Companhia de Transmissão de Energia Elétrica Paulista CTEEP
- Company type: Sociedade Anônima
- Traded as: B3: ISAE3, ISAE4
- Industry: Electricity
- Founded: 1999
- Headquarters: São Paulo, Brazil
- Key people: Luis Fernando Alarcón Mantilla (Chairman) César Augusto Ramírez Rojas (CEO)
- Products: Electric power
- Services: Electric power transmission
- Revenue: US$ 814.7 million (2017)
- Net income: US$ 392.2 million (2017)
- Number of employees: 1,416
- Parent: ISA
- Website: www.cteep.com.br

= CTEEP =

Companhia de Transmissão de Energia Elétrica Paulista (short form: Transmissão Paulista, abbreviation: CTEEP) is one of transmission system operators of electric power grid in Brazil. The company is headquartered in São Paulo.
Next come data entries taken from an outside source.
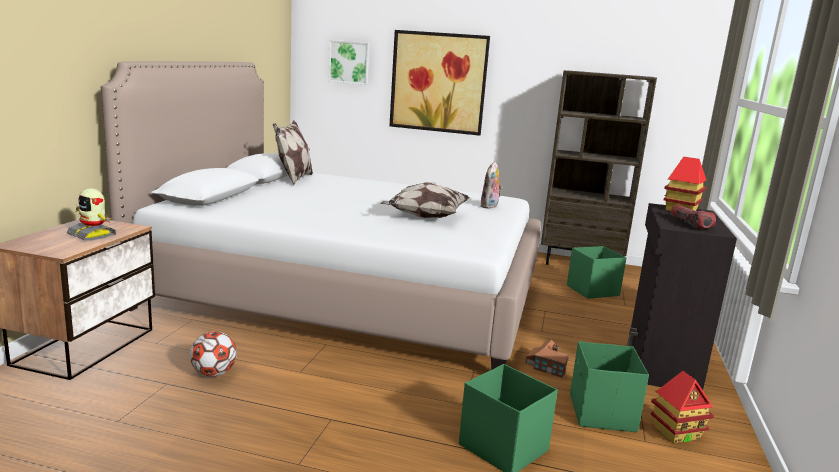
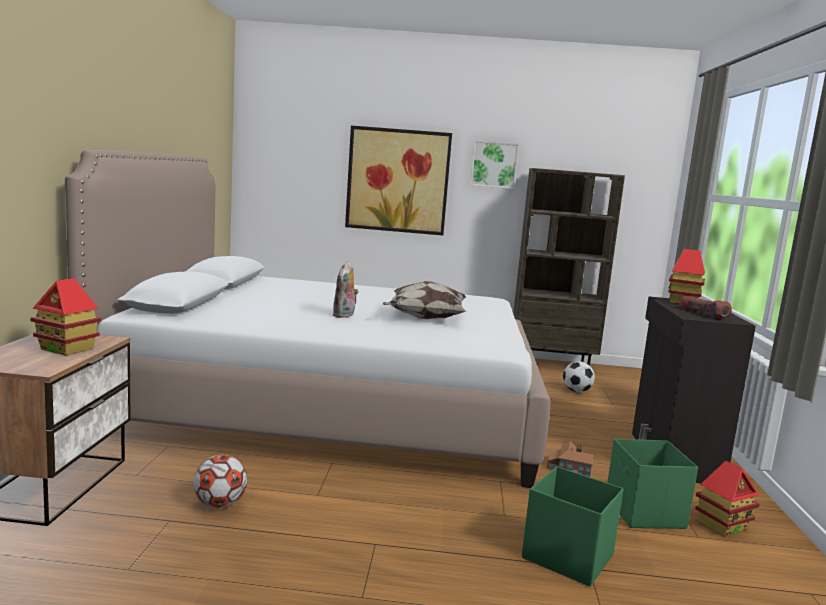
camera: 10 degrees left, 5 degrees down
toy robot [67,189,117,241] -> toy house [30,278,101,356]
pillow [273,120,313,185] -> none
picture [329,40,370,85] -> picture moved to [470,140,519,189]
plush toy [480,162,503,209] -> plush toy moved to [333,261,359,318]
green storage box [567,246,627,299] -> football [563,361,595,392]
It was created from the breakup of Companhia Energética de São Paulo in 1999. In November 2001, it merged the Empresa Paulista de Transmissão de Energia Elétrica, derived from the breakup of Eletropaulo Metropolitana - Electricidade São Paulo SA.
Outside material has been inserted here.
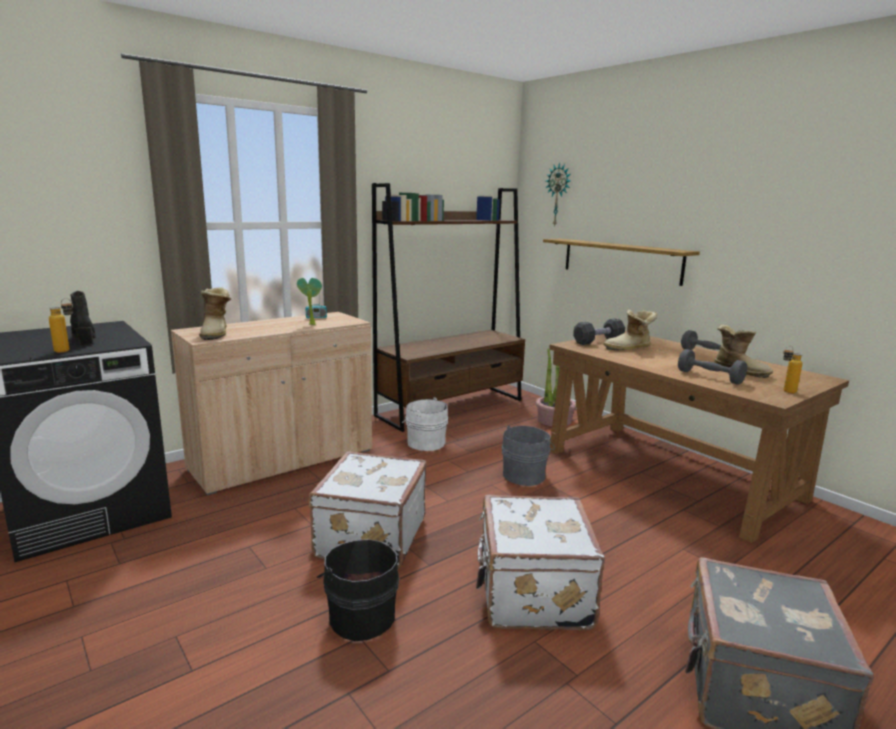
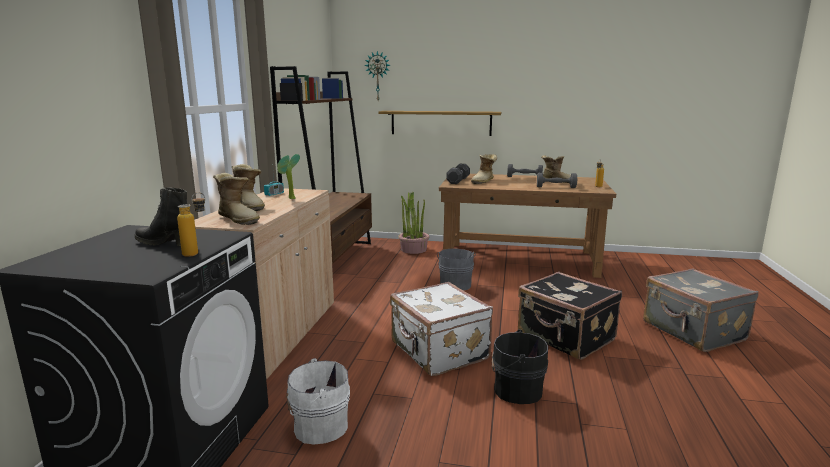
camera: 40 degrees left, 0 degrees up
white bucket [402,397,448,451] -> white bucket moved to [286,358,350,444]
white suitcase [476,495,605,630] -> black suitcase [518,272,622,360]
none -> boot [232,164,265,211]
CTEEP is the main private concessionaire of the transmission of electrical energy, for transmission of 30% of all electricity produced in Brazil, which is almost 100% of the State of São Paulo. The company is present in 14 Brazilian states: Rio Grande do Sul, Santa Catarina, Paraná, São Paulo, Minas Gerais, Rondônia, Mato Grosso, Mato Grosso do Sul, Goiás, Tocantins, Maranhão, Piauí, Paraíba and Pernambuco. It owns 12993 km of transmission lines, 18782 km of circuits, 2488 km of fiber optic cables and 106 substations with voltage up to 550 kV with a total installed capacity of 45,131 MVA.

Since June 2006, the CTEEP is controlled by the Colombian company Interconexión Eléctrica S.A., which acquired 50.1% of its shares for auction sponsored by the Government of the State of São Paulo in B3 and today, holds 89.40% of the voting paper, equivalent to 37.5% of the total capital of CTEEP.